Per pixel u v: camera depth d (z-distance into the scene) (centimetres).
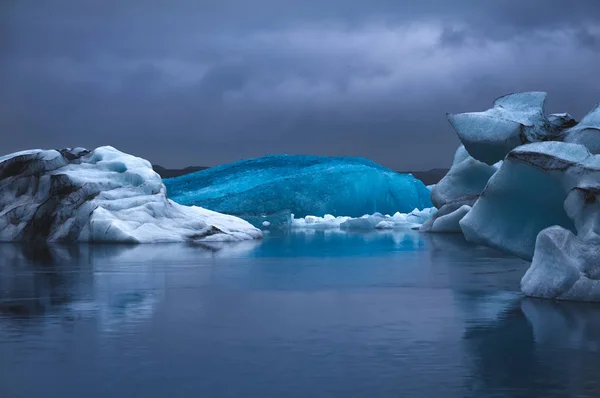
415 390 529
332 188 4134
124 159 2444
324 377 566
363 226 3434
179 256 1678
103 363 612
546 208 1117
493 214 1143
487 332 743
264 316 846
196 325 786
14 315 853
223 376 570
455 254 1750
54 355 641
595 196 970
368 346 679
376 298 996
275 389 534
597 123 1255
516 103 1364
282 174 4453
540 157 1038
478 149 1328
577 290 952
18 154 2383
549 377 562
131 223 2209
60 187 2273
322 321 811
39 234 2248
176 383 550
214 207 4072
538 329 758
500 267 1433
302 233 2883
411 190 4334
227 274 1298
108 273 1312
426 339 710
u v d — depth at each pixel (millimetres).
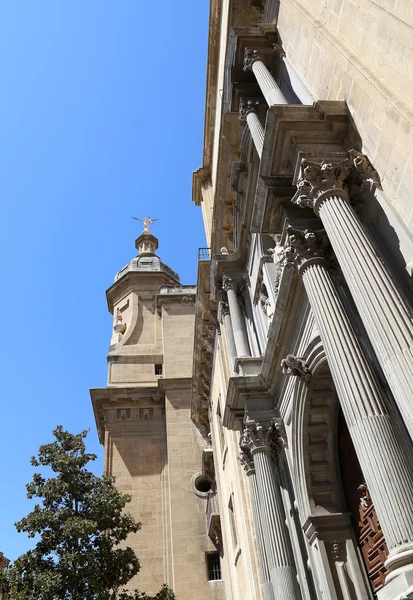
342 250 7148
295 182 8508
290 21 11594
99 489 17828
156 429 31609
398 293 6328
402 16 6801
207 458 27797
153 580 26062
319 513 10836
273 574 11406
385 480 5973
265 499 12203
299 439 11445
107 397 32062
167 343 34969
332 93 9133
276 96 10352
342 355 7211
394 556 5496
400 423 6645
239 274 18188
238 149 17797
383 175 7422
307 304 10688
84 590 15117
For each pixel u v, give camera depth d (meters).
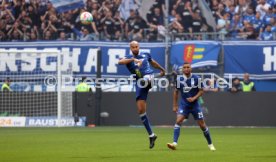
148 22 83.12
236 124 74.00
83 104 76.50
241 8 81.94
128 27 83.06
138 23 82.88
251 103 73.56
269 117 73.25
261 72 75.12
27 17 84.38
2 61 78.12
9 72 78.19
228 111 73.94
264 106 73.38
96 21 83.62
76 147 40.88
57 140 48.41
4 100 76.88
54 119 75.88
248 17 81.38
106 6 84.06
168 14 79.81
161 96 74.88
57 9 84.69
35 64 78.25
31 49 79.38
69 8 84.56
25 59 78.25
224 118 74.06
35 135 55.50
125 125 76.00
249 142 45.94
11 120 76.19
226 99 74.00
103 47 78.00
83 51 78.19
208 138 38.25
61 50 78.62
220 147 40.84
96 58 77.88
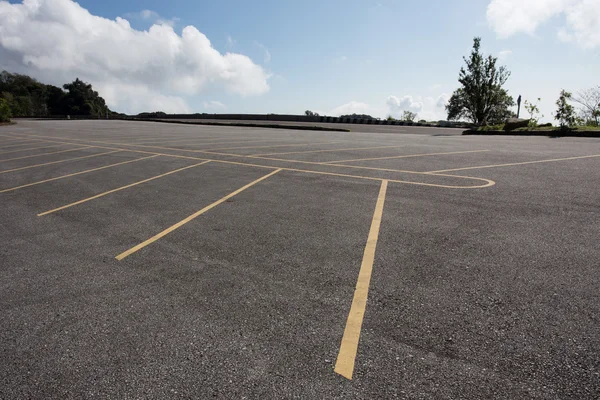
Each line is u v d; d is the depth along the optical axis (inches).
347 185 280.2
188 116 2143.2
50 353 104.9
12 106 3464.6
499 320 108.6
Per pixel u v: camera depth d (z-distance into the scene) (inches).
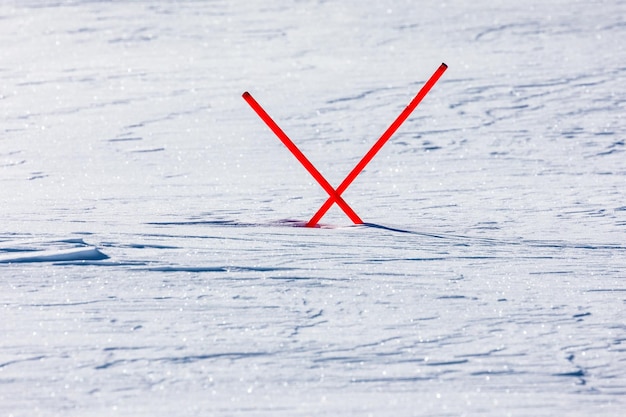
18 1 3107.8
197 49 2368.4
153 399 430.6
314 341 512.1
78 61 2225.6
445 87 1870.1
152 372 461.7
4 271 633.0
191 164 1267.2
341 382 456.4
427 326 544.7
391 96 1796.3
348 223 911.0
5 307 555.2
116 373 458.9
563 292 632.4
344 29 2613.2
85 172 1207.6
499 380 465.4
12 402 424.5
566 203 1033.5
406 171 1231.5
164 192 1077.8
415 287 631.8
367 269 679.7
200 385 447.5
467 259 728.3
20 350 486.0
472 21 2682.1
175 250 716.0
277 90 1872.5
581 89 1829.5
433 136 1466.5
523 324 554.9
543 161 1288.1
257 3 3058.6
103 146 1391.5
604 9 2851.9
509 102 1723.7
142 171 1216.8
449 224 913.5
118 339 505.4
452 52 2263.8
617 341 527.5
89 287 601.0
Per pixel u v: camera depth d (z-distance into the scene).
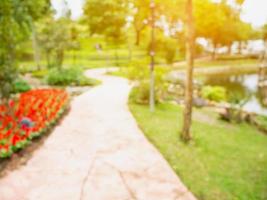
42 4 18.42
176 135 7.86
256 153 7.41
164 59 28.72
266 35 51.00
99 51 45.62
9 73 7.87
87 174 5.29
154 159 6.07
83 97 13.36
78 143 6.91
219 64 48.53
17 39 9.02
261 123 11.17
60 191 4.66
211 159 6.50
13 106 8.42
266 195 4.97
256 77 35.25
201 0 45.47
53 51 22.39
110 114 9.94
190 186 4.96
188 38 6.98
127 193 4.65
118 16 44.75
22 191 4.64
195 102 14.45
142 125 8.56
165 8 35.06
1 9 7.79
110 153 6.34
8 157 5.77
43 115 7.73
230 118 11.58
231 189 5.09
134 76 12.44
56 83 17.77
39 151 6.33
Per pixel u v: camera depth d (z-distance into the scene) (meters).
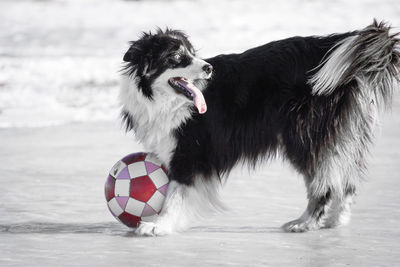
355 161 9.13
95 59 33.81
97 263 6.93
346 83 8.83
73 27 47.81
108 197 8.76
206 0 59.66
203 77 8.80
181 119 8.87
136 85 9.10
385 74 8.90
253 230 8.80
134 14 53.97
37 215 9.61
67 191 11.33
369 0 56.72
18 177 12.50
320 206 8.89
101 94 25.17
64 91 25.66
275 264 6.89
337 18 50.44
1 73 28.95
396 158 14.48
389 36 8.79
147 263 6.94
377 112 9.17
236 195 11.11
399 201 10.46
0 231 8.61
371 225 8.93
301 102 8.88
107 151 15.48
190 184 8.88
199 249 7.66
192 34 44.31
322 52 8.98
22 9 55.59
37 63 31.98
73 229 8.80
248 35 43.91
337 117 8.86
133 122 9.34
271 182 12.22
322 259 7.10
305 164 8.99
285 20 50.03
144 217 8.70
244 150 9.18
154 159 8.97
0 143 16.53
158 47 8.95
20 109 22.45
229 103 9.04
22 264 6.86
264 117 9.02
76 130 18.75
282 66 8.98
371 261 6.99
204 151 8.98
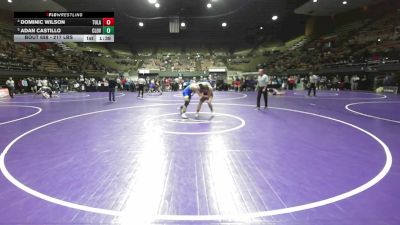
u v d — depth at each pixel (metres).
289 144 6.11
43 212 3.17
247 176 4.25
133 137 6.79
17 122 9.16
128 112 11.40
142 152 5.50
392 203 3.37
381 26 29.14
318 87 29.47
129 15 36.62
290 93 23.41
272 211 3.19
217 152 5.50
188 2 30.98
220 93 24.86
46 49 35.44
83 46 46.31
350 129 7.79
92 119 9.63
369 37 29.50
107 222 2.97
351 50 29.88
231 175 4.29
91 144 6.14
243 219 3.03
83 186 3.88
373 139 6.60
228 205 3.34
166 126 8.20
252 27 44.94
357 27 32.38
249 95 21.91
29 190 3.75
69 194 3.63
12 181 4.06
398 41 25.25
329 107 12.91
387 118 9.68
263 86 12.45
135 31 47.56
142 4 31.47
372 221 2.97
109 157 5.19
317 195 3.59
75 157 5.20
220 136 6.87
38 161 4.98
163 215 3.12
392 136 6.92
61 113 11.28
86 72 37.53
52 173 4.38
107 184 3.95
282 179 4.12
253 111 11.52
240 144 6.10
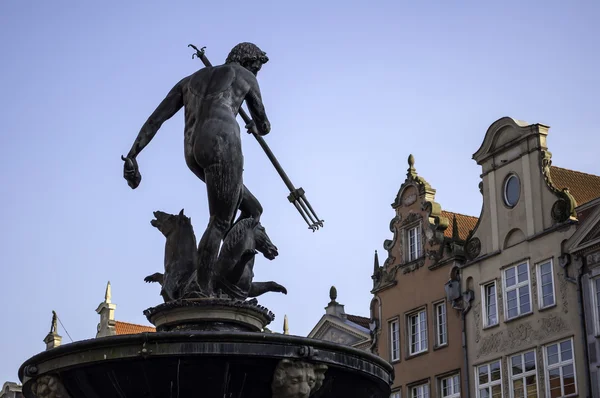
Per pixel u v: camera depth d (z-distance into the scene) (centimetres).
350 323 3975
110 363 730
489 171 3441
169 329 810
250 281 843
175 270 837
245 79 876
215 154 830
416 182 3738
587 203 3084
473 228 3666
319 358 741
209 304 800
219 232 827
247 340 720
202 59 927
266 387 746
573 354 3002
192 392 741
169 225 854
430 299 3572
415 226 3719
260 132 900
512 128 3366
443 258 3544
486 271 3372
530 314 3172
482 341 3328
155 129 878
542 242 3180
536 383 3106
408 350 3631
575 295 3034
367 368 777
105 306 4944
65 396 763
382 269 3822
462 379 3372
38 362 762
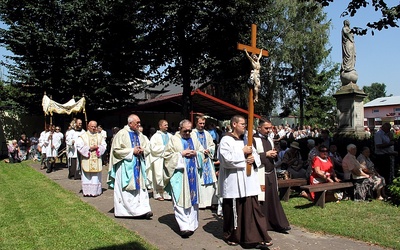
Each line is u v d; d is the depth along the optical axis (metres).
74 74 21.88
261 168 6.54
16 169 16.61
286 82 33.03
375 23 12.33
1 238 6.29
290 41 30.17
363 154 9.56
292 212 8.06
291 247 5.90
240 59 19.61
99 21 22.06
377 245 6.01
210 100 22.58
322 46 31.39
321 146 9.50
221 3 18.59
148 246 5.89
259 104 32.03
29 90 22.14
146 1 19.23
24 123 24.72
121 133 7.82
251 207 5.78
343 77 14.95
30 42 20.80
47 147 15.38
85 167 10.09
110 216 7.88
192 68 21.03
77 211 8.13
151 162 9.84
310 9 13.94
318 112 32.28
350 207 8.48
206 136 9.10
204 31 19.20
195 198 6.65
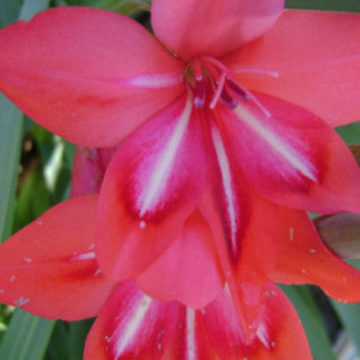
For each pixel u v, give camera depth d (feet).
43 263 0.61
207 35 0.59
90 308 0.64
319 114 0.61
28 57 0.55
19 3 0.76
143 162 0.59
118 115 0.58
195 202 0.60
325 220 0.63
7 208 0.65
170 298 0.59
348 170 0.60
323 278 0.61
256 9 0.57
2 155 0.65
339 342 1.08
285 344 0.65
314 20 0.58
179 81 0.61
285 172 0.61
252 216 0.61
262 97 0.61
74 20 0.55
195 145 0.61
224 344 0.64
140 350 0.64
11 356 0.70
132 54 0.57
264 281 0.60
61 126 0.57
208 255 0.60
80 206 0.61
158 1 0.56
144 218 0.58
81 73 0.56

## Exercise description
Give again, word for word, the lines from the one containing "530 314 3172" through the last line of the entries, with pictures omitted and nothing added.

## Your solution
530 314 3172
482 341 3328
155 129 878
542 242 3180
536 383 3106
408 350 3631
575 295 3034
367 368 777
105 306 4944
65 396 763
382 269 3822
462 379 3372
38 362 762
Each line is u v d; d is the depth along the optical axis (metres).
74 74 21.88
261 168 6.54
16 169 16.61
286 82 33.03
375 23 12.33
1 238 6.29
290 41 30.17
363 154 9.56
292 212 8.06
291 247 5.90
240 59 19.61
99 21 22.06
377 245 6.01
210 100 22.58
322 46 31.39
321 146 9.50
221 3 18.59
148 246 5.89
259 104 32.03
29 90 22.14
146 1 19.23
24 123 24.72
121 133 7.82
251 207 5.78
343 77 14.95
30 42 20.80
47 147 15.38
85 167 10.09
110 216 7.88
192 68 21.03
77 211 8.13
151 162 9.84
310 9 13.94
318 112 32.28
350 207 8.48
206 136 9.10
204 31 19.20
195 198 6.65
For each pixel u v, give camera depth d (feet).
43 263 0.61
207 35 0.59
90 308 0.64
319 114 0.61
28 57 0.55
19 3 0.76
143 162 0.59
118 115 0.58
195 202 0.60
325 220 0.63
7 208 0.65
170 298 0.59
348 170 0.60
323 278 0.61
256 9 0.57
2 155 0.65
339 342 1.08
285 344 0.65
314 20 0.58
179 81 0.61
285 172 0.61
252 216 0.61
262 97 0.61
74 20 0.55
195 145 0.61
224 344 0.64
140 350 0.64
11 356 0.70
132 54 0.57
264 281 0.60
61 126 0.57
208 255 0.60
80 206 0.61
158 1 0.56
144 218 0.58
81 73 0.56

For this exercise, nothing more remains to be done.